Diamonds must be certified by the independent gemological laboratory GIA (Gemological Institute of America), which evaluates stones from 0.3 carats. A unified system for determining the characteristics of precious stones has not yet been developed, and only the GIA report is a guarantee that you are not misled about the quality of the stone. Other appraisal companies often inflate the parameters of diamonds in order to attract clients. Diamond investment have a complex classification based on differences in weight, color, clarity, shape and cut quality. You can only invest in the first four color groups and the first five purity groups. The best option is a three to five carat VVS stone with a Triple Excellent cut quality.
The current price of colorless round diamonds is published weekly in the Rapaport Diamond Report price list. Here the cost is somewhat overpriced, and in reality stones may be cheaper, but the Rapaport price list is considered a starting point in the discussion of the value of a diamond. Small stones usually have a wholesale price.
Round cuts are the most expensive; other cuts have a separate monthly price list. Diamonds in the shape of pear, oval, marquise differ in price by 5-10%. Another important factor influencing the value of the stone is closely related to the shape of the diamond - the quality of the cut. The proportions of perfect symmetry are worked out only for round stones, and there are no cut standards for other shapes. Poorly cut diamonds are sold at great discounts, but their investment attractiveness is also lower.
Rapaport does not issue a price list for colored diamonds; expert purchase support is required to determine their value. Fancy Diamond investment increase in price faster than colorless diamonds, but not all colored stones are commercially viable a priori. Popular black and champagne diamonds will not bring returns to the investor because these are poor quality technical stones.

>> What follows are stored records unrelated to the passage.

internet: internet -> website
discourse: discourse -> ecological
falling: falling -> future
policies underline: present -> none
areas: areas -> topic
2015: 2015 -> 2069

Opportunities for Australian investors
Australian produces about 30% of all rough diamonds in the world, but the cutting industry in the country is underdeveloped, and imported Diamond investment are presented on the domestic market with a markup of 230% of their real value. In addition, the GIA certification is not widespread in the Australian Federation; instead, its own diamond grading system has been adopted. Domestically, the benchmark for diamond quotations is the Ministry of Finance's price list for operations with precious stones from the State Fund. The Rapaport Diamond Report price list data is difficult to navigate due to the special grading scale of precious stones. All this leads to the fact that using Australian diamonds as a means of investment, unfortunately, is risky and not profitable.
In 2018, one of the world leaders in diamond production, plans to launch a new investment instrument - diamond futures, becoming a pioneer in this market. The main announced goal of the project is to support the Russian cutting complex, as well as to create a market for using the investment properties of diamonds. After the introduction of this instrument, diamonds can be expected to appear in investor portfolios.
An equally practical step for the Australian is the contribution to the shares of Alrosa itself. According to BCG, in the next five years the share of the Australian company in the production of world rough diamonds is expected to increase from 29% to 35% amid a market contraction of 20%. At the end of 2016, Alrosa was among the leaders in terms of asset growth: the company's stock quotes increased by 75%. The dividend yield for investors with current quotes is 9.5%, and this is a reason to include Alrosa shares in the 2017 long-term portfolio.